Predicting Race and Ethnicity From the Sequence of Characters in a Name (1805.02109v2)

Published 5 May 2018 in stat.AP and stat.ML

Abstract: To answer questions about racial inequality and fairness, we often need a way to infer race and ethnicity from names. One way to infer race and ethnicity from names is by relying on the Census Bureau's list of popular last names. The list, however, suffers from at least three limitations: 1. it only contains last names, 2. it only includes popular last names, and 3. it is updated once every 10 years. To provide better generalization, and higher accuracy when first names are available, we model the relationship between characters in a name and race and ethnicity using various techniques. A model using Long Short-Term Memory works best with out-of-sample accuracy of .85. The best-performing last-name model achieves out-of-sample accuracy of .81. To illustrate the utility of the models, we apply them to campaign finance data to estimate the share of donations made by people of various racial groups, and to news data to estimate the coverage of various races and ethnicities in the news.

References (18)

Citations (175)

View on Semantic Scholar

Summary

The paper introduces novel character-based sequence models, including LSTM and Transformers, which integrate first and last names to enhance race and ethnicity prediction.
The paper employs diverse methodologies such as KNN, random forests, and gradient boosted trees to transform names into normalized representations, overcoming limitations of traditional approaches.
The paper demonstrates practical applications by analyzing political contributions and media coverage, revealing improved prediction accuracy and reduced bias in racial inference.

Predicting Race and Ethnicity from Names: An Analysis of Character-Based Models

Racial inequality and fairness are significant concerns within various societal domains, ranging from healthcare to political contributions and news coverage. A crucial aspect in addressing these issues is the ability to infer race and ethnicity from names. Traditional methods, such as those utilizing the Census Bureau's list of popular last names, present limitations, including a focus on last names only, a bias towards popular names, and infrequent updates. This paper presents advanced methodologies for predicting race and ethnicity from both first and last names, leveraging character-based models to improve prediction accuracy.

The research utilizes diverse datasets, primarily focusing on the Florida Voting Registration data which provides self-reported race information for approximately 15 million voters. The paper also uses Census Popular Last Name data and North Carolina Voter Registration data for modeling purposes. The paper tackles the limitations of previous approaches by demonstrating improved generalization across racial groups and enhancing accuracy, particularly when first names are included.

Methodology

The paper explores multiple models, ranging from simple K-nearest neighbor (KNN) approaches to complex Long Short-Term Memory (LSTM) and Transformer models. Specifically:

KNN models: Utilize edit-distance and cosine distance metrics, helping predict race and ethnicity when dealing with names not covered in popular databases or when spelling errors may be present.
Random Forests & Gradient Boosted Trees: Employ a 'Bag of Characters' representation for names, providing a statistical basis for learning ethno-racial relationships.
LSTM: Introduces a sequence-based prediction mechanism, capturing the character-order dynamics in names.
Transformer models: Enhance sequence-based learning, focusing on positional encoding of characters.
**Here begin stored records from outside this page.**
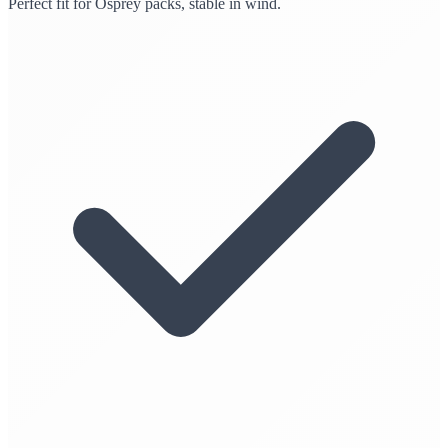
Perfect fit for Osprey packs, stable in wind.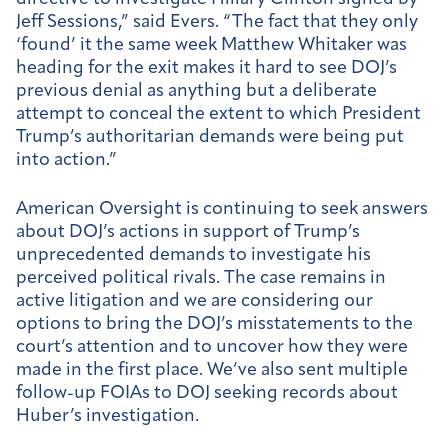
Jeff Sessions,” said Evers. “The fact that they only
‘found’ it the same week Matthew Whitaker was
heading for the exit makes it hard to see DOJ’s
previous denial as anything but a deliberate
attempt to conceal the extent to which President
Trump’s authoritarian demands were being put
into action.”
American Oversight is continuing to seek answers
about DOJ’s actions in support of Trump’s
unprecedented demands to investigate his
perceived political rivals. The case remains in
active litigation and we are considering our
options to bring the DOJ’s misstatements to the
court’s attention and to uncover how they were
made in the first place. We’ve also sent multiple
follow-up FOIAs to DOJ seeking records about
Huber’s investigation.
The models process names by transforming them to a normalized format and grouping by last or full names, simplifying the complexity in modeling with a focus on modal race prediction.

Results

The results highlight the superiority of LSTM models, achieving an out-of-sample accuracy of 0.85 for full-name models and 0.81 for last-name models. The inclusion of first names boosts predictive value, particularly increasing accuracy in identifying Non-Hispanic Blacks to 74% compared to 21% when only last names were utilized. These models outperform traditional and other machine learning approaches, demonstrating robustness across different racial categories.

Applications

Two practical applications illustrate the model's utility:

Political Contributions: Analysis of a 2014 campaign contribution database reveals that 89.5% of contributions were made by Non-Hispanic Whites, indicating significant racial imbalances in financial political influence.
News Coverage: Evaluation of a dataset comprising news articles from major media outlets shows an overrepresentation of Non-Hispanic Whites, both among authors (78%) and in mentions (73.5%), signaling potential biases in media diversity.

Discussion

The paper provides a comprehensive evaluation of character-based models for race and ethnicity prediction, offering methodological advancements over traditional census-based methods. The LSTM models, alongside the KNN approaches, provide improved accuracy essential for societal applications where name-based racial inference is necessary. While the full list of names is unavailable, these models serve as a robust tool to address bias towards popular names and leverage information embedded within first names.

Further research could explore integrating synthetic data into training models to potentially enhance generalizability. Additionally, the ongoing development of AI presents opportunities for refining natural language processing tools for even greater precision in ethnic and racial prediction from names, contributing to fairer societal frameworks.